Ryanair actually doesn’t fly into Venice… In fact, Venice doesn’t exactly have an airport; the neighbouring cities, which are not built on water, have them instead. As such, I flew into Treviso, and from there took a bus (which was far nicer than the plane) to Mestre. Mestre is another neighbouring city – the one directly across the water from Venice, and joined by a bridge and a number of boats. I had found a well-reviewed hostel for much cheaper than you’d get on the island, and so that would serve as my base.

In the morning, I hopped a train to Venice. The train cost a euro and took about five or ten minutes. When I stepped off, I was still not expecting much. But when I got out of the station and saw the Grand Canal for the first time, I was nearly overwhelmed. It was a shimmering turquoise, busy with little boats, and surrounded by regal old buildings.

As I ventured over one of the bridges and into the labyrinthine passageways of the city, I found the streets to be quiet, largely devoid of tourists. I was able to meander at my own pace along the sides of smaller canals, and over quaint little bridges. Where were the hordes of screaming tourists, pushing and shoving? This was far more charming than I expected. Most of all, I loved the old buildings. So many “ancient” towns and cities are completely restored so that very little of the past actually remains. Venice is a real, functioning city and some buildings have just fallen to bits. That actually adds to the charm. (Though maybe not if you live there.)

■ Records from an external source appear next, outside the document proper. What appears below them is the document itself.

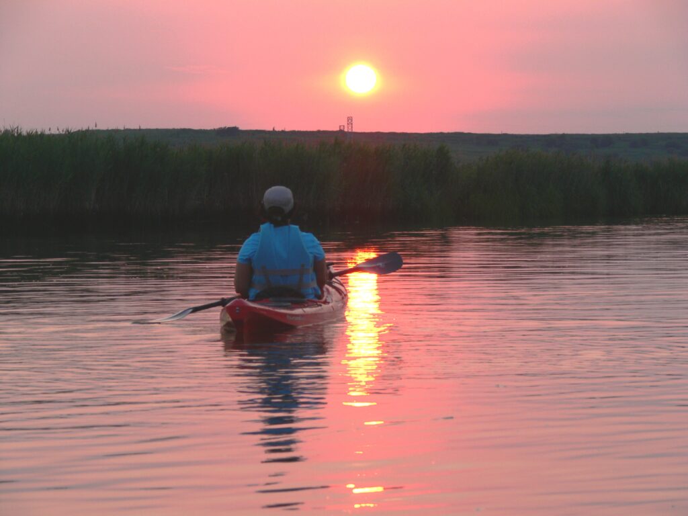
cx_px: 344
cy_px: 258
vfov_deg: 9.5
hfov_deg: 12.6
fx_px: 3120
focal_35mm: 157
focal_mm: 33.3
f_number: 5
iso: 80
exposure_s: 1/100
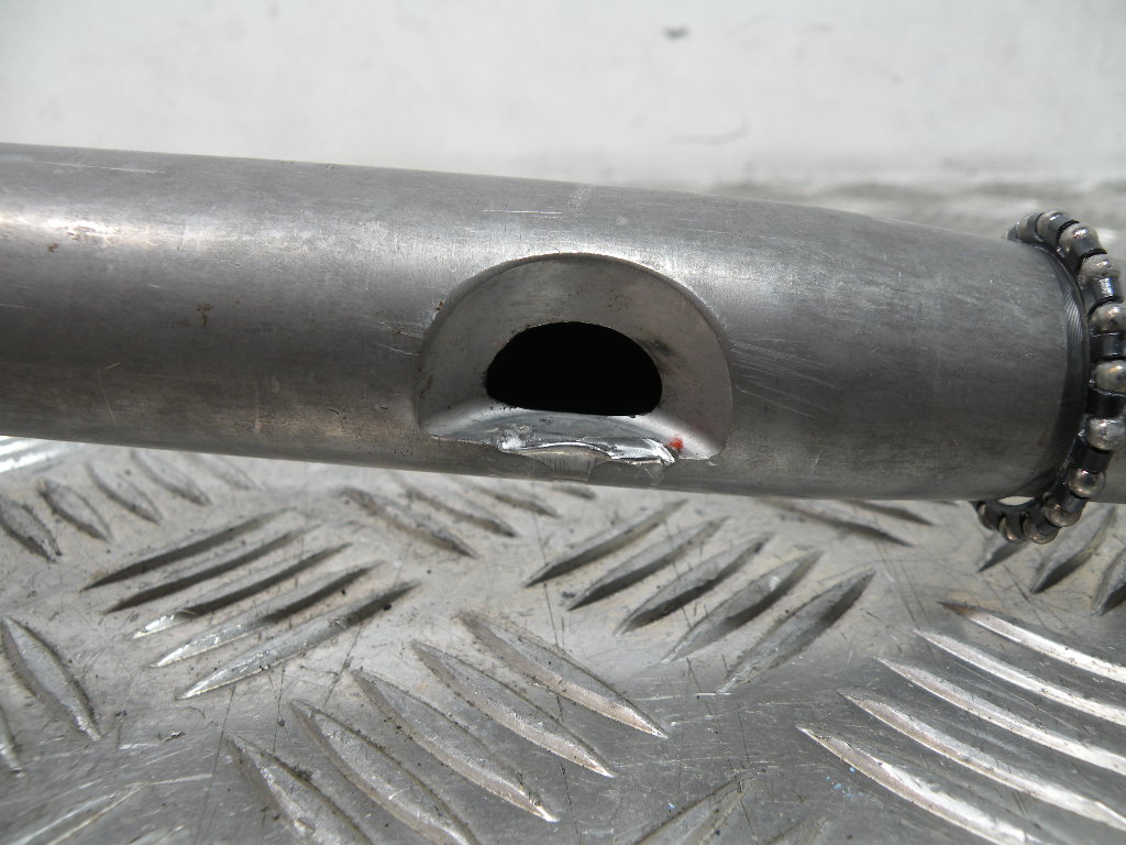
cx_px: 563
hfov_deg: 65.3
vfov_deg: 51.4
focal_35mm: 27
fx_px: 878
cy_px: 422
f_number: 3.2
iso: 64
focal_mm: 4.7
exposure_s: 1/53.2
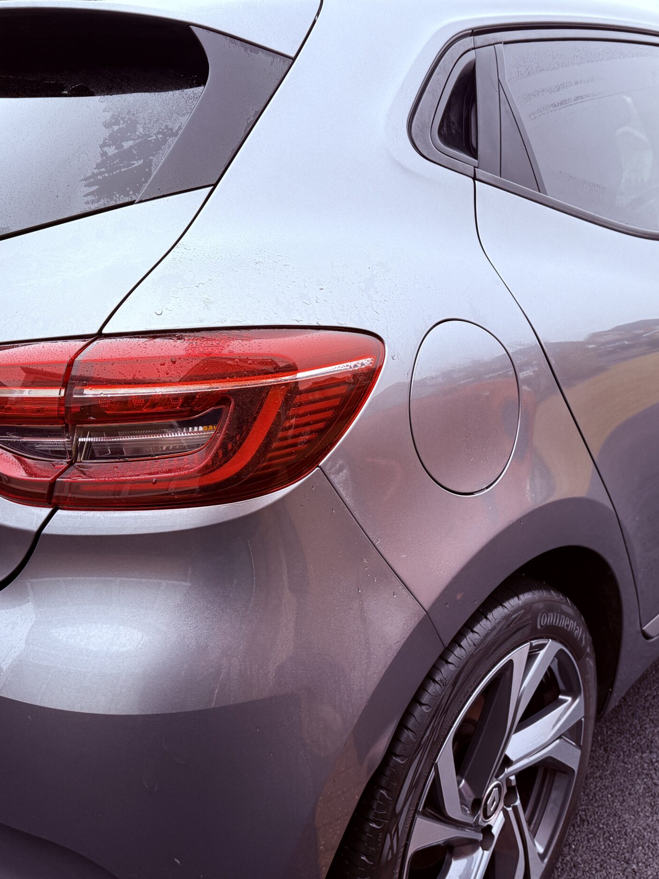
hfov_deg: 42.9
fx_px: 838
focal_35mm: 33
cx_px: 346
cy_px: 449
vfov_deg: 55.4
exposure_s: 1/121
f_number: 1.78
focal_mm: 6.76
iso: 100
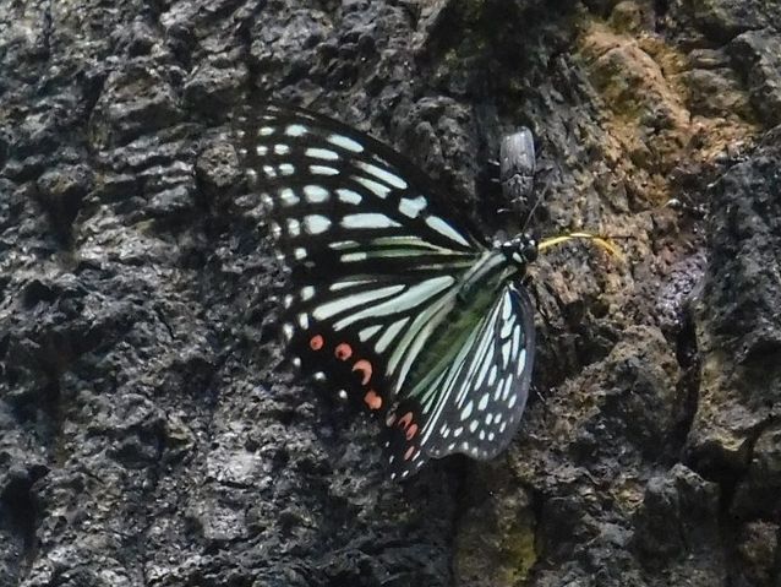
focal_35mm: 724
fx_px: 16341
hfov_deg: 2.7
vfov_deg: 2.1
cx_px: 410
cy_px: 328
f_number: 6
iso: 800
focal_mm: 102.5
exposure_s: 1/125
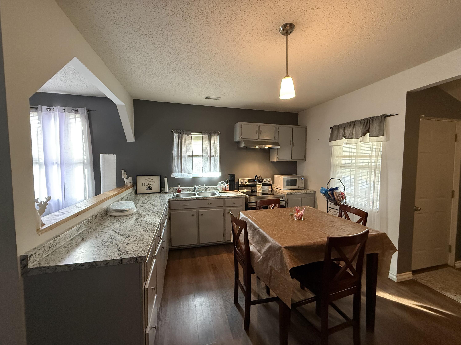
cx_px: 230
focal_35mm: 14
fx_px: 186
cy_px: 172
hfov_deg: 102.1
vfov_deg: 85.7
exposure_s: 1/60
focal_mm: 2.22
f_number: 2.2
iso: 640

Eventually, I came to Piazza San Marco (St. Mark’s Square), which was much busier than elsewhere, but still not as bad as I expected. I took more photos and moved on, finding a bench near the sea to sit and rest for a while.

Colourful houses on a canal
One more image: Some very cool looking buildings near the Venice Arsenal.

Wandering back through the city to the train station took most of the rest of my day, and when I returned to my hostel in Mestre, I had clocked up 16km. That’ll help shift some of that Christmas weight!

My brief visit to Venice has been a real unexpected pleasure. Tomorrow morning I’ll head for Florence, a little south of here and towards the opposite side of the country.